Monday, October 26, 2020

Borat Subsequent Moviefilm

Borat Subsequent Moviefilm; black comedy / satire / mockumentary, USA, 2020; D: Jason Woliner, S: Sacha Baron Cohen, Maria Bakalova, Manuel Vieru, Jerry Holleman, Jim Russell, Mike Pence, Rudy Giuliani, Tom Hanks

Kazakh reporter Borat is summoned back from retirement to travel again to USA in order to give American President Donald Trump a gift, so that Kazakh politicians would be recognized as strongmen by America. However, instead of the planned gift, a monkey, Borat finds his 15-year old daughter Tutar smuggled herself in the package. Borat has Tutar undergo a beauty treatment so that he can give her to Mike Pence as a bride. When that fails, Tutar becomes a feminist and wants to be equal to men, so she becomes a reporter herself. It also turns out Borat was infected by the Covid-19 virus by Kazakh scientists, and thus caused the pandemic in the US.  

In “Borat 2”, Sacha Baron Cohen continues with his Poe’s Law-style of comedy inversion, where he ostensibly fully embraces a party, but is in reality holding a giant mirror to Donald Trump’s (Bible Belt) America, just as “Borat” was holding a mirror to George W. Bush’s America where conservatism became an ideology whose extreme bias and apologetics became ridiculous. This mockumentary is a satirical jab at any kind of glorification of backwardness, authoritarianism or regressive inhumanity, whether it is a criticism of profit under any circumstances (the patisserie saleslady who just obediently writes “Jews will not replace us” on an ordered cake), opposition to abortion under any circumstances (even when the woman is pregnant with her own father), professional parasites (an influencer and a “sugar baby”) or just plain spoofing of politicians (Mike Pence is called “the vice pussy-graber”; Rudy Giuliani has a hilarious “Punk’d” interview). 

Luckily, this sequel is not as crude nor as a vile as the 1st film, and Maria Bakalova is a nice new partner on Borat’s side, playing Tutar, a backward woman who undergoes a transformation and becomes self-aware and critical of the patriarchy, whereby the movie embraces the power of women this time around. However, Cohen always needed a better “editor”, someone who would point out which of his material is really funny, and which should be deleted due to its misguided humor which contaminates the good impression, and some of these problems are noticeable in the tasteless sequence where Tutar is dancing and lifts her skirt up, revealing her underwear to be drenched in her period.

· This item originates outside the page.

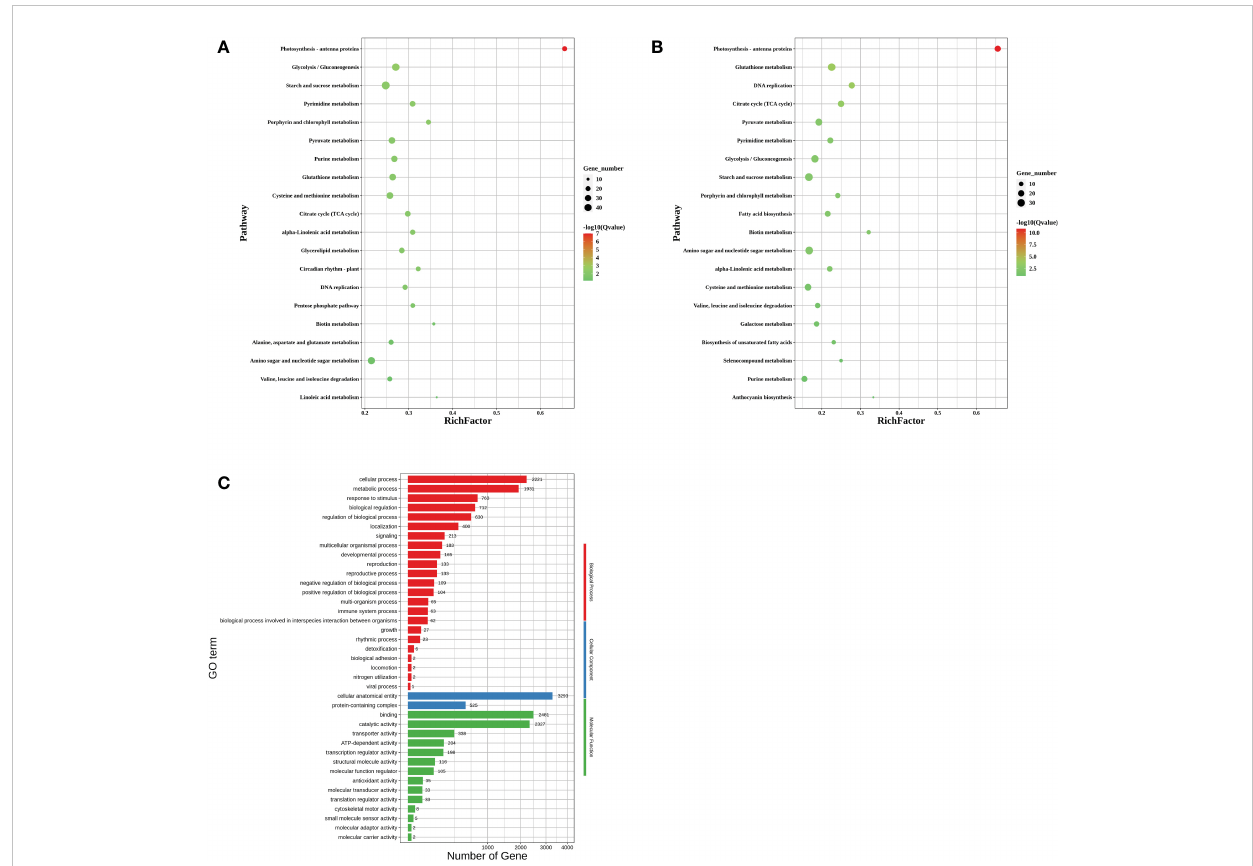
FIGURE 8 RNA-seq analysis of differentially expressed genes (DEGs) in CA10g11690 silenced plants compared with the negative controls. (A) Kyoto Encyclopedia of Genes and Genomes (KEGG) pathway enrichment analysis of DEGs. (B) KEGG pathway enrichment analysis of downloaded DEGs. (C) Gene Ontology (GO) enrichment analysis of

What was the point of that? Assembled as a series of sketches, where it is not always clear which scenes were real and which were staged, “Borat 2” is a social issue essay disguised as a comedy (“I wanted to shoot myself, but could not afford to buy a gun, so I went to the nearest Synagogue!”) worthy of Cohen’s specific humorous taste, the one which culminates in the sequence where he disguises himself as Trump on a conference where Pence is holding a speech: sheer pandemonium breaks loose. However, it would have all worked better if Cohen would use elevated humor to describe the primitivism in society, and not primitive means himself.